▶ [Text]
Requests for polling data sent by the
SPECvirt prime controller return a string in the following format:
When the getData() request is received from the prime controller on
the RMI listening thread, the SPECpoll prime client sends a
getHeartbeat() RMI request to specpollclient, which specpollclient
relays to the target VM. The format of the returned string of
comma-separated variables is:
<System Poll Time>,<Heartbeats>,<Total Beats>,
<Resp. Msec>,<Min. Msec>,<Max. Msec>,
<Total Msec>,<QOS Pass>,<QOS Fail>
- Heartbeats: The number of heartbeats returned from the
getHeartbeat() RMI call. This value should be "1" for the idle server
or mail server VM. It should be "2" for the application server and web
server because they relay the heartbeat request to their backend
servers and return one "heartbeat" for each VM.
- Total Beats: The total number of heartbeats returned
during the polling interval. This should increment by 1 or 2, depending
on target VM type, for each polling request.
- Resp. Msec: The response time, in milliseconds, for the
polling response to be returned, as measured by the client that sent
- Min. Msec: The minimum response time of all polling
requests made during the measurement interval, in milliseconds.
- Max. Msec: The maximum response time of all polling
requests made during the measurement interval, in milliseconds.
- Total Msec: The combined response time of all polling
requests made during the measurement interval, in milliseconds.
- QOS Pass: The number of polling requests during the
measurement interval that met the QOS_PASS_MSEC requirement.
- QOS Fail: The number of polling requests during the
measurement interval that failed to meet the QOS_PASS_MSEC requirement.
The SPECvirt client harness controls three modified SPEC benchmark
workloads: SPECjAppServer2004, SPECweb2005_Support, and SPECimap. The
workload modifications that change the behavior of the workload are
explained in more detail (elsewhere). This section focuses on how the
client harness controls these workloads, and the modifications made to
these workloads that allow for this control and coordination.

▶ [Dataset content]
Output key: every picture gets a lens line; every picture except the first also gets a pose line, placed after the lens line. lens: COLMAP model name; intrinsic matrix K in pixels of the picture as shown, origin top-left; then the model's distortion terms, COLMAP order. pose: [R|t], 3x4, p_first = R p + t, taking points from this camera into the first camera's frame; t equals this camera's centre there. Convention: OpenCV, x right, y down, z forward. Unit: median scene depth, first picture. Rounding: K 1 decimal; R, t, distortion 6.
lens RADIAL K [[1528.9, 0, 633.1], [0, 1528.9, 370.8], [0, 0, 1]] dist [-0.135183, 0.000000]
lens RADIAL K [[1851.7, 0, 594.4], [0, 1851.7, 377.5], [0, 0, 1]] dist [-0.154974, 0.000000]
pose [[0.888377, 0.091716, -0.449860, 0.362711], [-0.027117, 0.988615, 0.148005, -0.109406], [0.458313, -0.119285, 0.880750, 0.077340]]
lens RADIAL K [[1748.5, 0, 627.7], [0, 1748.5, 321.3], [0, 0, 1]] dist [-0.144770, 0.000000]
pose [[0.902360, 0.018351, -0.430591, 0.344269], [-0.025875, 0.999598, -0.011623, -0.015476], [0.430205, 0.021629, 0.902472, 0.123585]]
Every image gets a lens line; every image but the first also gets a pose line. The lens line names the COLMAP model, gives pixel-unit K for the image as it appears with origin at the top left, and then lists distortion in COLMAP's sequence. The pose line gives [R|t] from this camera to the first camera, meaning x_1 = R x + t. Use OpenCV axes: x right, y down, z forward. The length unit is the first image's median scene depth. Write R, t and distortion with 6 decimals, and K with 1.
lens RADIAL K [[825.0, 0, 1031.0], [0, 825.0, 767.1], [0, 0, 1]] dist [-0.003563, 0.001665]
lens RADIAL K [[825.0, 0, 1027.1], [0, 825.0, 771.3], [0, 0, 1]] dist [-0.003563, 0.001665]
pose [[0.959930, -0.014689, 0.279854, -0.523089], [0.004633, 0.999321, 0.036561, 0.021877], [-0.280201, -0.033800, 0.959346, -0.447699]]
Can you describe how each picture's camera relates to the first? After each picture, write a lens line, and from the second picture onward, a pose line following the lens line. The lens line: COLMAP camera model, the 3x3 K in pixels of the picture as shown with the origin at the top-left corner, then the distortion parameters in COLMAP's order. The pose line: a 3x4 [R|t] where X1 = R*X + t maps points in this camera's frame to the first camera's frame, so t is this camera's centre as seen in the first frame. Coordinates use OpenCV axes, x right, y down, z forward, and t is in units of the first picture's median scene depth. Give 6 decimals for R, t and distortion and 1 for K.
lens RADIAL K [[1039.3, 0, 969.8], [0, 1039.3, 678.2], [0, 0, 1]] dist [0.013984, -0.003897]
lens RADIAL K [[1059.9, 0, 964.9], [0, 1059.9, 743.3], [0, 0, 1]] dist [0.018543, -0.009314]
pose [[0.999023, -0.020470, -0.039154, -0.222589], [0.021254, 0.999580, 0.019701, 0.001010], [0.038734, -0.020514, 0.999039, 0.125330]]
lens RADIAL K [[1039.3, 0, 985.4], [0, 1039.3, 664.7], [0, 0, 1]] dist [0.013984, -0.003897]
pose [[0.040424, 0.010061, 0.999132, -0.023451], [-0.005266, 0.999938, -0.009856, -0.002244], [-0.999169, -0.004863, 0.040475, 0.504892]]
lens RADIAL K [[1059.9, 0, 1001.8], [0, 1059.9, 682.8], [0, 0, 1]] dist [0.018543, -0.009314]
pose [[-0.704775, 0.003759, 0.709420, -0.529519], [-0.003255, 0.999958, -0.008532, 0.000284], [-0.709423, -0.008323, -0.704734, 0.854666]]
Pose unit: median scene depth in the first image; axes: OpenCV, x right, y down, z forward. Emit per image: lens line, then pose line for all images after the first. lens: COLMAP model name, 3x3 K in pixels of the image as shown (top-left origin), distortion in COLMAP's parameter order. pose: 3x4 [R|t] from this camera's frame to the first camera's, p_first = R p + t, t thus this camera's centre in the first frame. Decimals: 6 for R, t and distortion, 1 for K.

▶ [The problem] Print the part of the SPECvirt polling text above that begins at "- Resp. Msec: The" and ends after "met the QOS_PASS_MSEC requirement.", copying it word for word.

▶ [Answer to this problem]
- Resp. Msec: The response time, in milliseconds, for the
polling response to be returned, as measured by the client that sent
- Min. Msec: The minimum response time of all polling
requests made during the measurement interval, in milliseconds.
- Max. Msec: The maximum response time of all polling
requests made during the measurement interval, in milliseconds.
- Total Msec: The combined response time of all polling
requests made during the measurement interval, in milliseconds.
- QOS Pass: The number of polling requests during the
measurement interval that met the QOS_PASS_MSEC requirement.